Saturday, May 10, 2014

Adair Turner — The Perils of Financial Freedom



Adair Turner gives China some advise about financial instability without mentioning Minksy.

The credit cycle is too important to be left to free markets.
Project Syndicate
The Perils of Financial Freedom
Adair Turner, former Chairman of the United Kingdom’s Financial Services Authority, is a member of the UK’s Financial Policy Committee and the House of Lords

See also James Kwak, Finance and Democracy at The Baseline Scenario
In other words, it’s not just that complexity can cause banks to blow up. It’s also that complexity makes it impossible for regulators to monitor banks, which is a critical ingredient in the financial crises that we all supposedly want to avoid.

8 comments:

Bob Roddis said...

We apparently must suffer the death of the English language. A bank with a special dispensation to create funny money loans out of thin air is not "the free market".

Tom Hickey said...

Well, we know that that there never was and never will be a free market. It is an oxymoron, especially given modern society, a global economy in which institutions "compete" aided by governments, the structure of monetary production economies, and the conventions of modern money.

Adair Turner is telling the Chinese not to be taken in by the "free market" philosophy of neoliberalism and in doing so, create a ripple effect throughout the global economy due to a Minsky moment in China.

Unknown said...

"A bank with a special dispensation to create funny money loans out of thin air is not "the free market"."

Extending credit is what banks do, Bob, even in a system with little or no government involvement. They don't need special dispensation to do that.

Matt Franko said...

Bob,

What's your take on the Clive Bundy situation out in Nevada?

Do you support their policy of armed checkpoints?

rsp,

Matt Franko said...

Background:

http://www.latimes.com/nation/nationnow/la-na-cliven-bundy-congressman-20140507-story.html

Matt Franko said...

Bob,

Within their rhetoric, they are apparently looking at slavery for "negroes" as paerhaps a better system:

http://www.washingtonpost.com/blogs/post-politics/wp/2014/04/24/cliven-bundy-on-blacks-are-they-better-off-as-slaves/

James said...

"create funny money"

Every form of money in human history is funny money, none of it had any value until some human said it did. Gold is no more "natural" as a form of money than paper, it's all a human invention.

Matt Franko said...

James,

Not exactly imo... maybe for you and me, but not the wacko libertarians...

Here is A Hamilton in Federalist 12:

"The prosperity of commerce is now perceived and acknowledged by all enlightened statesmen to be the most useful as well as the most productive source of national wealth, and has accordingly become a primary object of their political cares. By multipying the means of gratification, by promoting the introduction and circulation of the precious metals, those darling objects of human avarice and enterprise, it serves to vivify and invigorate the channels of industry, and to make them flow with greater activity and copiousness. "

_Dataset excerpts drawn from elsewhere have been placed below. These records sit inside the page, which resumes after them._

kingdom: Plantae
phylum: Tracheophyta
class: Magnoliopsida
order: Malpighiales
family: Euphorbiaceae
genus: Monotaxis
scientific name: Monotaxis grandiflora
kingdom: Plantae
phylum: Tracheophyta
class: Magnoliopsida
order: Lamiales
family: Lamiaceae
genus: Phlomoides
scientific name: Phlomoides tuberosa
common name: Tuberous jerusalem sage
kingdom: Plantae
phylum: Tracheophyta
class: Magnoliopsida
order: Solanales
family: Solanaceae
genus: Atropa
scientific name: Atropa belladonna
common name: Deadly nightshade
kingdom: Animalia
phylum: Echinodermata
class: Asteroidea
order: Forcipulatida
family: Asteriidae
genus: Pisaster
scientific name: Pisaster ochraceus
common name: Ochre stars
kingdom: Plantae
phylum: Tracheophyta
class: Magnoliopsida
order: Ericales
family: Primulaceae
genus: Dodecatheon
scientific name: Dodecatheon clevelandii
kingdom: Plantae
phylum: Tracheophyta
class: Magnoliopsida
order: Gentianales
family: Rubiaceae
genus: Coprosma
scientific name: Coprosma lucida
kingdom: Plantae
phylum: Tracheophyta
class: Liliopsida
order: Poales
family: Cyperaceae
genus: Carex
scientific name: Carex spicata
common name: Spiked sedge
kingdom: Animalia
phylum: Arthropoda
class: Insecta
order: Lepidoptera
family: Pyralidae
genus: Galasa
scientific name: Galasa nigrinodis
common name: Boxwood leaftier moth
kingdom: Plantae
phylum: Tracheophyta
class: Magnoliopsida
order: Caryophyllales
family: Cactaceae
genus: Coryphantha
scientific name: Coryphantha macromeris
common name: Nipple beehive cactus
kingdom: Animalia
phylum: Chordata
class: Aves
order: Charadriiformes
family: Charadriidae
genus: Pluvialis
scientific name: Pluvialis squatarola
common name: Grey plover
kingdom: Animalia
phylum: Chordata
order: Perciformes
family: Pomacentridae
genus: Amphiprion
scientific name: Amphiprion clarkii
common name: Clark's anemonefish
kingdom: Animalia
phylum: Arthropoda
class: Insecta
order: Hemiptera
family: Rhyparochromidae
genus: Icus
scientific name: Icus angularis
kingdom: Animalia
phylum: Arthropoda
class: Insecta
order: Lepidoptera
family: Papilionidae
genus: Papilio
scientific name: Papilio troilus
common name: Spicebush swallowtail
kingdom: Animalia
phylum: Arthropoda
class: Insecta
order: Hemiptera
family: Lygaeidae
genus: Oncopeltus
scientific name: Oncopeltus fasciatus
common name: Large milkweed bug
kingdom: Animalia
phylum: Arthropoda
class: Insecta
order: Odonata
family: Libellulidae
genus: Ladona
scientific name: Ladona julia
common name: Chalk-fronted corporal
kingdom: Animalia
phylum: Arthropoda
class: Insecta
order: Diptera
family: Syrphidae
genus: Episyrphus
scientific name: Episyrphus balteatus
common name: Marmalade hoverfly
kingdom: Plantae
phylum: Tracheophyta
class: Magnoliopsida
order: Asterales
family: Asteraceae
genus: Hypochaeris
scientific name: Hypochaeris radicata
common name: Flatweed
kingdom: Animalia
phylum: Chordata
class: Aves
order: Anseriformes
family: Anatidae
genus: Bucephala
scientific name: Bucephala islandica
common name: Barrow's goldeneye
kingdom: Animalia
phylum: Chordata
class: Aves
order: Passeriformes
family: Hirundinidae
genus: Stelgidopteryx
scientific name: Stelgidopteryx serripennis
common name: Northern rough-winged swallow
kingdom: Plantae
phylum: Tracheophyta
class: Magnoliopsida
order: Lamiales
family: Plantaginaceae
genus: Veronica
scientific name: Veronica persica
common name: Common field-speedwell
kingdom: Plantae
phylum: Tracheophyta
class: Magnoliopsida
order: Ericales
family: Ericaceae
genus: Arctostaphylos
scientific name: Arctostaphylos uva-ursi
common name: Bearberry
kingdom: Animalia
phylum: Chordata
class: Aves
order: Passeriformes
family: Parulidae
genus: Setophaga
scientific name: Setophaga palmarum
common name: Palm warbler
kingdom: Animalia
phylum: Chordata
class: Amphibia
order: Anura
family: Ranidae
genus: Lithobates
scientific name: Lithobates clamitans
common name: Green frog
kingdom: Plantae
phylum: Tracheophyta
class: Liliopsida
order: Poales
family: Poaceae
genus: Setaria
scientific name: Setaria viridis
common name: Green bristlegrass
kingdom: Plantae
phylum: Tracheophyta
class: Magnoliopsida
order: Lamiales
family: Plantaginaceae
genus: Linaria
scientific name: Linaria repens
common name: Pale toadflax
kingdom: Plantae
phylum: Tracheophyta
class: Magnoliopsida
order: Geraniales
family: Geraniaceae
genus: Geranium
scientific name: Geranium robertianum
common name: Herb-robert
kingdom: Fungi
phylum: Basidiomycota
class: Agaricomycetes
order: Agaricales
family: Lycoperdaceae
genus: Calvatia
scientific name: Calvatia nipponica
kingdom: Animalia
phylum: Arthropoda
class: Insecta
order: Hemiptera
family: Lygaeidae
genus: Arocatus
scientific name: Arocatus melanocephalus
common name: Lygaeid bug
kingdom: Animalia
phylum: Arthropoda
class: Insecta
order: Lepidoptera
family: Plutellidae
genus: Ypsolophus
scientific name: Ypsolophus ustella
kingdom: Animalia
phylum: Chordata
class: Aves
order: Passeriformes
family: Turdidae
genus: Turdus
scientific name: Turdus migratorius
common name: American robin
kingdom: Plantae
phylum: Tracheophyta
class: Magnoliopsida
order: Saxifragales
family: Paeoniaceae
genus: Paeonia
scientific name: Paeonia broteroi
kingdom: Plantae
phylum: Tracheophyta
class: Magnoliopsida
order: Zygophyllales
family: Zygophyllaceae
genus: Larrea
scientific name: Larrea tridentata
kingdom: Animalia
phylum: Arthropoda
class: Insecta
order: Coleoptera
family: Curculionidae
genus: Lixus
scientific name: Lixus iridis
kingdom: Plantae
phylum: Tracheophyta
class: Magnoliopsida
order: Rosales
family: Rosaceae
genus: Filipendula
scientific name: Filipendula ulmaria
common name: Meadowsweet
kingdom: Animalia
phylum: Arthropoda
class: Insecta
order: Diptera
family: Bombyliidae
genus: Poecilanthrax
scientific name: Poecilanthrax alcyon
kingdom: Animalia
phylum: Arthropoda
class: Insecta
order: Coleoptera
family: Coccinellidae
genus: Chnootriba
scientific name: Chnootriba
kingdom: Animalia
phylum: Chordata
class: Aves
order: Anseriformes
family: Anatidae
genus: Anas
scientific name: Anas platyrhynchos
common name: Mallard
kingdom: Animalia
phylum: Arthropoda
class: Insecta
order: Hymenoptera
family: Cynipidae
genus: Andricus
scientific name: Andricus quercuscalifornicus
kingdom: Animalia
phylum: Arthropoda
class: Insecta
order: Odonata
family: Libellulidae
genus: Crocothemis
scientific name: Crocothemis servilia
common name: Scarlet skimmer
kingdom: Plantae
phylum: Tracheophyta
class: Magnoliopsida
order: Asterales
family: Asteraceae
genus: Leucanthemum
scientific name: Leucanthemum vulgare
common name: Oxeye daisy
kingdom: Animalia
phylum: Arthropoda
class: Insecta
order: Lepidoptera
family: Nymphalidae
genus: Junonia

You can see here that for Hamilton, humans were subject to the metals. The metals themselves had independent value not subject to human authority...

In fact, our institution of govt thru which we impose our authority and achieve public purpose, was itself in a desperate need to acquire mass measures of these metals just as any individual was in need at that time:

"The ability of a country to pay taxes must always be proportioned, in a great degree, to the quantity of money in circulation, and to the celerity with which it circulates. Commerce, contributing to both these objects, must of necessity render the payment of taxes easier, and facilitate the requisite supplies to the treasury." Federalist 12

Contrast this to our Greek and Roman ancestors view of these metals vs our own human authority thousands of years ago:

"By virtue of voluntary convention nomisma has become the medium of exchange. We call it nomisma, because its efficacy is due not to nature but to nomos (law), and because it is always in our power to control it." — Aristotle, "Ethics." c 350 BC

Or 350 years later here is Augustus Caesar:

"From that year when Gnaeus and Publius Lentulus were consuls (18 Bc), when the taxes fell short, I gave out contributions of grain and money from my granary and patrimony, sometimes to 100,000 men, sometimes to many more. " Augustus, c. 14 AD

Here with our ancient ancestors we see humans controlling the metals, while with Hamilton, we see the metals controlling the humans...

So at some point, libertarianism spread like cancer throughout humanity and we became subject to the metals until the 20th Century when we got out from under them in the two bipartisan Executive actions in 1933 (FDR) and 1971 (Nixon)...

So NOW it is like you say here: " none of it had any value until some human said it did."

But it wasnt in fact like that for quite a long time... we had like an almost 2,000 year lapse, NOW it is starting to turn back but there are those like Bob who simply just dont like authority (unless it is their own) and even there are PLENTY of moron others still around who actually want to go back under the metals if you can believe it!

You are talking like Aristotle/Augustus but NOT talking like Hamilton with your statement: "none of it had any value until some human said it did."